L’azzurra dello sci costretta a saltare i Mondiali di Cortina per la caduta di domenica
MILANO. Il destino: crudele e beffardo. A cui però non si può cambiare la direzione. Ma il dolore resta, forte, intenso, insieme alle lacrime: perché a Garmisch, per una caduta e nemmeno in gara, Sofia Goggia (foto)- alle prese con una frattura composta del piatto tibiale laterale del ginocchio destro - ha dovuto dire addio ai mondiali di casa, dove arrivava da favorita nella gara regina. La discesa.
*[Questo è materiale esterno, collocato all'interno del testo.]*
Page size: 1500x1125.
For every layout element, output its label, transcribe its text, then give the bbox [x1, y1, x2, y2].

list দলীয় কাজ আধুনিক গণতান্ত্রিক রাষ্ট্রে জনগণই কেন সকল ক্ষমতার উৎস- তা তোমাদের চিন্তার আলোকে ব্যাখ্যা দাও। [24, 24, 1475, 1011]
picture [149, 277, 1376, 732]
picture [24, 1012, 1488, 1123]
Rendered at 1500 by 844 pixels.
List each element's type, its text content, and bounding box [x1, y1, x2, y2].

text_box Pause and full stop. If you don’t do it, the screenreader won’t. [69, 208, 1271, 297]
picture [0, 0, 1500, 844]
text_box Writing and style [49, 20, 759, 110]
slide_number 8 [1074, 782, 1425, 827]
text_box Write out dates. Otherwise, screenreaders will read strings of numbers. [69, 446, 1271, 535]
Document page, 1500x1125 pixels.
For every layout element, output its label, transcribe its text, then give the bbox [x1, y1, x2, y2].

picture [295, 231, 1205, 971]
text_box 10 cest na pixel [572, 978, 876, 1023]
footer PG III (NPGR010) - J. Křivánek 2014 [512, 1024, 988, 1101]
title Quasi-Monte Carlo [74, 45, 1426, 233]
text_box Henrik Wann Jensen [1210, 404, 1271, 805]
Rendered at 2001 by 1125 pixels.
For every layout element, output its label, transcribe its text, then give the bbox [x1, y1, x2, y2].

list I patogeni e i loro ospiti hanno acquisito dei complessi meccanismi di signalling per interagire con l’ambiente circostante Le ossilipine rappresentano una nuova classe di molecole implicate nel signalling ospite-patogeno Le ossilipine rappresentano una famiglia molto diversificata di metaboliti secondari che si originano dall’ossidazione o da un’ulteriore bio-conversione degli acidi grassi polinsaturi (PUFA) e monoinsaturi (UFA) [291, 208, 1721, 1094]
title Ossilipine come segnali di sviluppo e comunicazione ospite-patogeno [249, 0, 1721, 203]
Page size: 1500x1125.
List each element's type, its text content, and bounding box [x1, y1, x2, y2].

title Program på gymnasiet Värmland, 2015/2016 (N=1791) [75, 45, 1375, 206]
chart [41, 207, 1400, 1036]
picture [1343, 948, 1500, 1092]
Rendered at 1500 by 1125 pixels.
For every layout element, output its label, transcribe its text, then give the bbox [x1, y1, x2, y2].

Ha fatto passare un giorno intero, l'olimpionica dello sci, prima di far volare alti i suoi pensieri. «Dopo trenta ore credo di avere finito le lacrime, ma il tremendo dolore, misto all'enorme dispiacere, rimane dentro di me forte, assieme a un cuore che continua a dimenarsi, urlando e gridando tacitamente. Ci vuole coraggio e ora bisogna metterlo in campo», dice nel lungo messaggio. «Sono le urla e quella sensazione di impotenza a bordo pista quando ho capito che la stagione era finita», racconta Sofia lo choc della caduta, «e poi lo sguardo del mio skiman che riuscivo a sostenere sentendomi in colpa per il sogno spezzato ma è anche l'amore delle mie compagne quando mi hanno circondata in un abbraccio di gruppo tutte insieme nella reception dell'hotel prima che tornassi in Italia: prendo tutto e lo porto con me». Un abbraccio corale che ha attraversato in lungo e in largo Garmisch, che doveva essere l'ultima gara prima dei Mondiali, quella per lanciarsi nell'avventura iridata di Cortina. Nella località tedesca il clima è da day after, la prima gara di coppa senza l'olimpionica - il superG - va alla solita Lara Gut Berhami. L’Italia raccoglie il peggior risultato nella disciplina, con Federica Brignone settima.
Sofia Goggia, invece, era rimasta in ospedale, a Milano, per farsi rimuovere una vecchia placca al braccio (intervento ok); da oggi torna a casa per far guarire la frattura al ginocchio. I Mondiali di Cortina li vedrà in tv.